According to Arlington County senior housing planner Russell Danao-Schroeder, Arlington has only three Census tracts with rental housing that is affordable for Black households that earn a median income, whereas a white household with a median income can find affordable rental housing nearly anywhere in the county.

While this disparity can be partly attributed to income inequality — the median income for black households is $58,878 compared to $134,723 for white households — the close correlation of areas zoned exclusively for single-family detached homes with neighborhoods whose population is at least 70 percent white suggests Arlington’s land use policies also limit access to housing for people of color.

Beyond its potential impact on racial equity, adding middle housing, which currently accounts for only 6 percent of the county’s 116,000 homes, would give more options to residents looking for housing other than the large single-family houses and mid- and high-rise apartments dominating the housing market under existing zoning laws, planners said.

According to the Department of Community Planning, Housing and Development, 91 percent of the residential units produced in Arlington between 2010 and 2019 were apartments, the vast majority of which have one or two bedrooms.

Arlington has produced only 107 new single-family homes since 2010, but 8 percent of the county’s single-family housing stock has been torn down or substantially renovated over the past decade.
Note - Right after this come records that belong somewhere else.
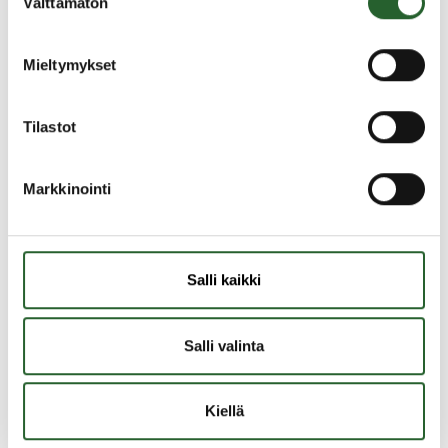
Välttämätön
Maaherrankatu, Maaherrankatu 1, 89200
valinta
Puolanka
Piispanpirtti, Töriseväntie 6, 89200 Puolanka
Mieltymykset
Sinirivi, Käpytie 4, 89200 Puolanka
Veteraanitalot, Keskuskatu 7, 89200 Puolanka
Tilastot
Vuokra-asuntojen kiinteistönhuolto hoidetaan
Puolangan kunnan kiinteistöhuollon kautta.
Markkinointi
Vuokra-asuntoihin hakeminen tapahtuu Kiinteistö Oy
Puolangan Vuokratalot -yhtiön kautta. Asuntoihin on
ns. jatkuva haku.
Salli kaikki
Ohjeet vuokra-asunnon hakemisesta löydät täältä
Nettiyhteydet Puolangan vuokra-asuntoihin
Salli valinta
toimittaa Kaisanet Oy
Kiellä
Yhteystiedot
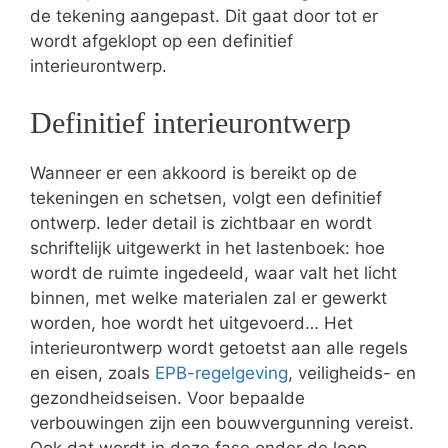
de tekening aangepast. Dit gaat door tot er
wordt afgeklopt op een definitief
interieurontwerp.
Definitief interieurontwerp
Wanneer er een akkoord is bereikt op de
tekeningen en schetsen, volgt een definitief
ontwerp. Ieder detail is zichtbaar en wordt
schriftelijk uitgewerkt in het lastenboek: hoe
wordt de ruimte ingedeeld, waar valt het licht
binnen, met welke materialen zal er gewerkt
worden, hoe wordt het uitgevoerd… Het
interieurontwerp wordt getoetst aan alle regels
en eisen, zoals
EPB-regelgeving
, veiligheids- en
gezondheidseisen. Voor bepaalde
verbouwingen zijn een bouwvergunning vereist.
Ook dat wordt in deze fase onder de loep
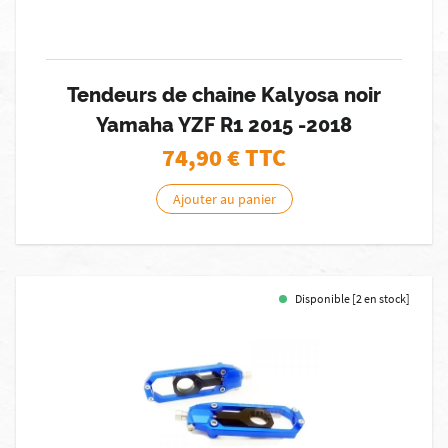
Tendeurs de chaine Kalyosa noir
Yamaha YZF R1 2015 -2018
74,90
€ TTC
Ajouter au panier
Disponible [2 en stock]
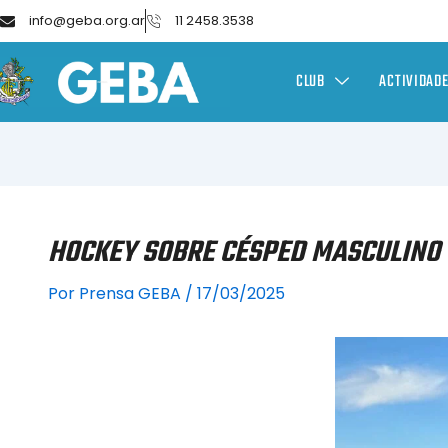
info@geba.org.ar
11 2458.3538
CLUB
ACTIVIDAD
HOCKEY SOBRE CÉSPED MASCULINO –
Por
Prensa GEBA
/
17/03/2025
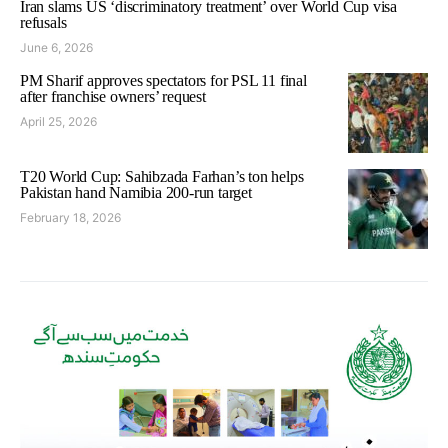
Iran slams US ‘discriminatory treatment’ over World Cup visa
refusals
June 6, 2026
PM Sharif approves spectators for PSL 11 final
after franchise owners’ request
April 25, 2026
T20 World Cup: Sahibzada Farhan’s ton helps
Pakistan hand Namibia 200-run target
February 18, 2026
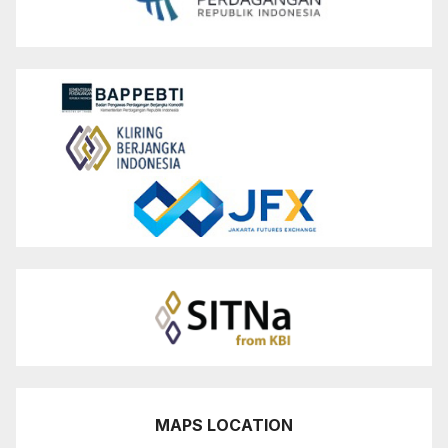
MAPS LOCATION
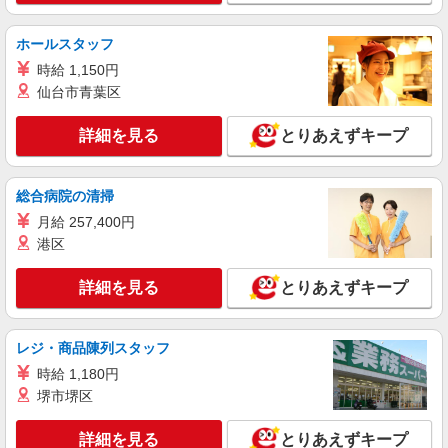
ホールスタッフ
時給 1,150円
仙台市青葉区
詳細を見る
とりあえずキープ
総合病院の清掃
月給 257,400円
港区
詳細を見る
とりあえずキープ
レジ・商品陳列スタッフ
時給 1,180円
堺市堺区
詳細を見る
とりあえずキープ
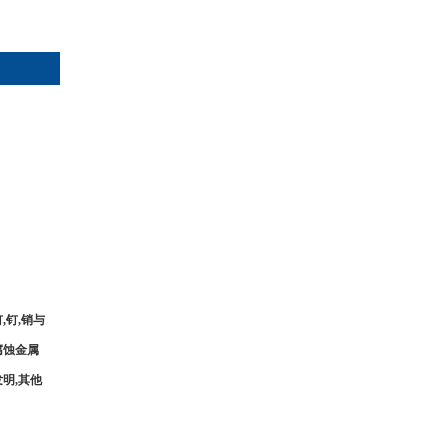
,钉,销与
腐蚀金属
明,其他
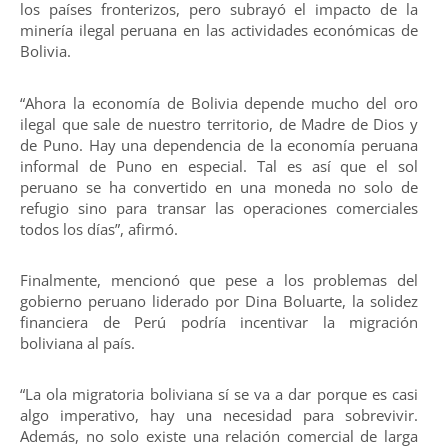
los países fronterizos, pero subrayó el impacto de la
minería ilegal peruana en las actividades económicas de
Bolivia.
“Ahora la economía de Bolivia depende mucho del oro
ilegal que sale de nuestro territorio, de Madre de Dios y
de Puno. Hay una dependencia de la economía peruana
informal de Puno en especial. Tal es así que el sol
peruano se ha convertido en una moneda no solo de
refugio sino para transar las operaciones comerciales
todos los días”, afirmó.
Finalmente, mencionó que pese a los problemas del
gobierno peruano liderado por Dina Boluarte, la solidez
financiera de Perú podría incentivar la migración
boliviana al país.
“La ola migratoria boliviana sí se va a dar porque es casi
algo imperativo, hay una necesidad para sobrevivir.
Además, no solo existe una relación comercial de larga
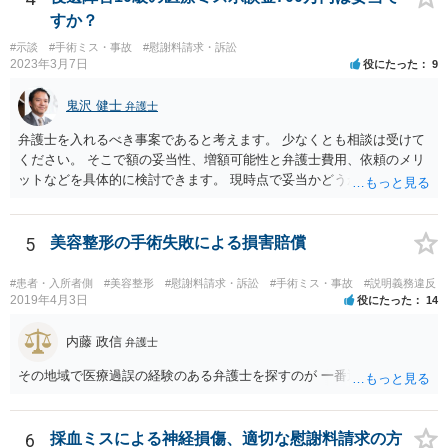
を外せなくなった「せいで」経済的に評価できる精神的な損害が発生
すか？
したこと 「せいで」と強調した点が，内藤先生のご指摘なさる「相当
#示談
#手術ミス・事故
#慰謝料請求・訴訟
因果関係」です。 手術のミスと関係のないことまでは責任追及ができ
2023年3月7日
役にたった
9
ないということです。 手術のミスの結果，手術前と比べて見た目が著
しく悪くなってしまったとか， 手術のミスの結果，入院期間が延びて
鬼沢 健士
弁護士
しまったとかいう事情があれば， 追加請求が可能な余地があります。
ただし，手術代の返金に応じた際に「これ以上金銭の請求はしませ
弁護士を入れるべき事案であると考えます。 少なくとも相談は受けて
ん」という趣旨の合意をしてしまっていると， 上記の請求は，基本的
ください。 そこで額の妥当性、増額可能性と弁護士費用、依頼のメリ
には困難となります。
ットなどを具体的に検討できます。 現時点で妥当かどうかを即断する
ことを避けた方がいいです。
5
美容整形の手術失敗による損害賠償
#患者・入所者側
#美容整形
#慰謝料請求・訴訟
#手術ミス・事故
#説明義務違反
2019年4月3日
役にたった
14
内藤 政信
弁護士
その地域で医療過誤の経験のある弁護士を探すのが 一番近道だね。
6
採血ミスによる神経損傷、適切な慰謝料請求の方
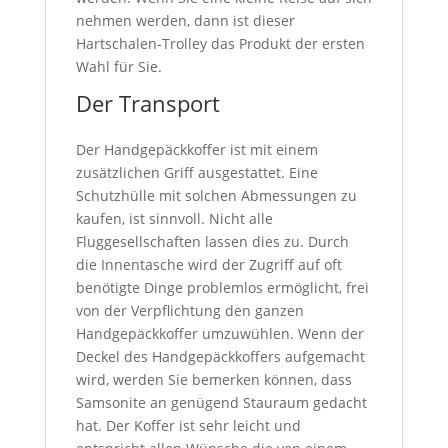
nehmen werden, dann ist dieser
Hartschalen-Trolley das Produkt der ersten
Wahl für Sie.
Der Transport
Der Handgepäckkoffer ist mit einem
zusätzlichen Griff ausgestattet. Eine
Schutzhülle mit solchen Abmessungen zu
kaufen, ist sinnvoll. Nicht alle
Fluggesellschaften lassen dies zu. Durch
die Innentasche wird der Zugriff auf oft
benötigte Dinge problemlos ermöglicht, frei
von der Verpflichtung den ganzen
Handgepäckkoffer umzuwühlen. Wenn der
Deckel des Handgepäckkoffers aufgemacht
wird, werden Sie bemerken können, dass
Samsonite an genügend Stauraum gedacht
hat. Der Koffer ist sehr leicht und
With 75 percent of the county land zoned for residential uses restricted to single-family detached housing, that means small single-family homes are being replaced with large single-family homes, a trend that county officials say will continue without any policy changes.

“If we are to meet the housing needs of our diverse Arlington community, we must work together to plan for inevitable growth and to correct the past mistakes of exclusionary land use policies,” Arlington County Board Chair Libby Garvey said. “Without changes these policies will exclude ever more people from being able to live in Arlington.”